Kekhawatiran terhadap masa depan industri sawit Indonesia kembali mencuat. Direktur Eksekutif Gabungan Industri Minyak Nabati Indonesia sekaligus Ketua Umum Dewan Minyak Sawit Indonesia, Sahat Sinaga, menilai keberlanjutan perkebunan sawit nasional bisa menghadapi tekanan serius jika pengelolaan tanah tidak segera diperbaiki.
Dilansir dari CNBC Indonesia, dalam sebuah forum industri di Jakarta, Sahat menegaskan bahwa ketergantungan berlebihan pada pupuk kimia dapat mempercepat penurunan kualitas tanah. Jika kondisi ini terus berlanjut, produktivitas perkebunan sawit dikhawatirkan merosot dalam dekade mendatang.
Ketergantungan Pupuk Kimia Jadi Ancaman Produktivitas Sawit
Menurutnya, banyak kebun sawit saat ini mengalami penurunan kesuburan karena tanah terus dieksploitasi tanpa proses pemulihan. Praktik budidaya yang tidak memperhatikan kesehatan tanah perkebunan dapat menyebabkan hilangnya mineral penting, yang berdampak langsung pada produksi tandan buah segar.

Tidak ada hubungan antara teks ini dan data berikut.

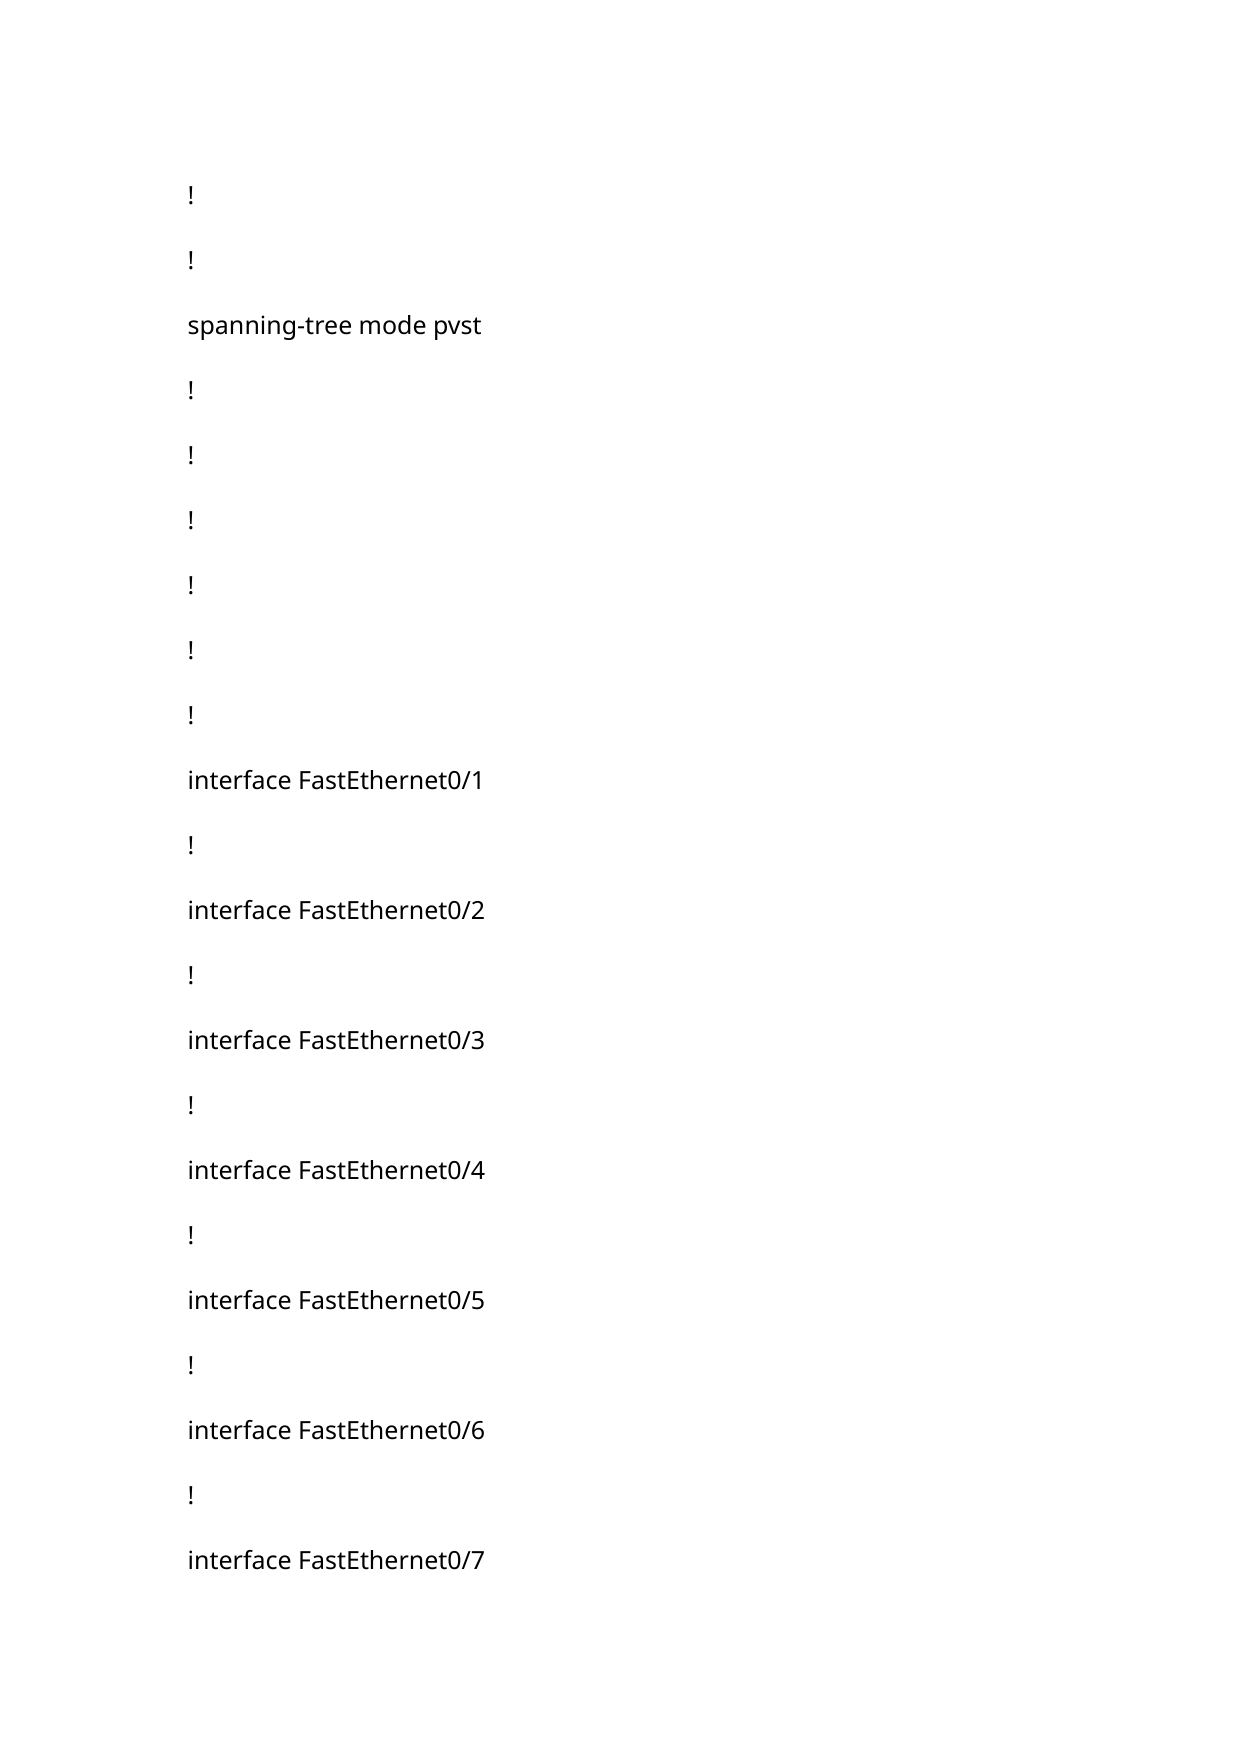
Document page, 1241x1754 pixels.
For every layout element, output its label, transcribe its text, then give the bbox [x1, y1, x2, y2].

text ! [187, 1072, 1053, 1137]
text ! [187, 682, 1053, 747]
text interface FastEthernet0/7 [187, 1527, 1053, 1592]
text ! [187, 227, 1053, 292]
text ! [187, 487, 1053, 552]
text interface FastEthernet0/3 [187, 1007, 1053, 1072]
text ! [187, 812, 1053, 877]
text ! [187, 942, 1053, 1007]
text interface FastEthernet0/6 [187, 1397, 1053, 1462]
text ! [187, 1332, 1053, 1397]
text ! [187, 1202, 1053, 1267]
text spanning-tree mode pvst [187, 292, 1053, 357]
text interface FastEthernet0/5 [187, 1267, 1053, 1332]
text ! [187, 552, 1053, 617]
text ! [187, 357, 1053, 422]
text ! [187, 422, 1053, 487]
text interface FastEthernet0/4 [187, 1137, 1053, 1202]
text ! [187, 162, 1053, 227]
text interface FastEthernet0/2 [187, 877, 1053, 942]
text ! [187, 1462, 1053, 1527]
text interface FastEthernet0/1 [187, 747, 1053, 812]
text ! [187, 617, 1053, 682]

Ia menekankan bahwa keberlanjutan sawit tidak hanya soal luas lahan, melainkan bagaimana menjaga kesuburan tanah dalam jangka panjang.
Pertanian Regeneratif Jadi Solusi Keberlanjutan Sawit
Salah satu pendekatan yang dinilai mampu menjaga keberlanjutan perkebunan sawit adalah penerapan pertanian regeneratif. Metode ini berfokus pada pemulihan struktur tanah melalui penggunaan bahan organik, termasuk kompos dari limbah biomassa sawit.
Pendekatan serupa telah diterapkan di wilayah Sabah, di mana penggunaan pupuk kimia berhasil ditekan dengan memanfaatkan kompos organik hasil pengolahan limbah perkebunan.
Dengan metode ini, perkebunan tidak hanya mengurangi biaya pupuk, tetapi juga meningkatkan kualitas tanah secara alami.
Intensifikasi Lahan Lebih Penting dari Ekspansi
Ia juga menyoroti bahwa masa depan industri sawit tidak harus ditentukan oleh pembukaan lahan baru. Justru, intensifikasi lahan sawit yang sudah ada dinilai lebih strategis dan ramah lingkungan.
Indonesia sendiri tengah menjajaki kerja sama teknologi dengan China untuk mempercepat penerapan pengolahan biomassa menjadi pupuk organik. Dalam skema tersebut, sebagian besar limbah perkebunan akan diolah kembali menjadi kompos.
Potensi Ekonomi Sawit Bisa Berlipat
Jika transformasi ini berjalan konsisten, sektor sawit nasional berpotensi mengalami peningkatan nilai ekonomi signifikan. Dengan luas lahan yang tetap, penerapan pertanian regeneratif diperkirakan mampu meningkatkan nilai ekonomi industri sawit hingga dua kali lipat dalam beberapa tahun ke depan.
Transformasi menuju sistem budidaya yang berkelanjutan tidak hanya penting untuk lingkungan, tetapi juga menjadi kunci menjaga daya saing global industri sawit Indonesia di masa depan.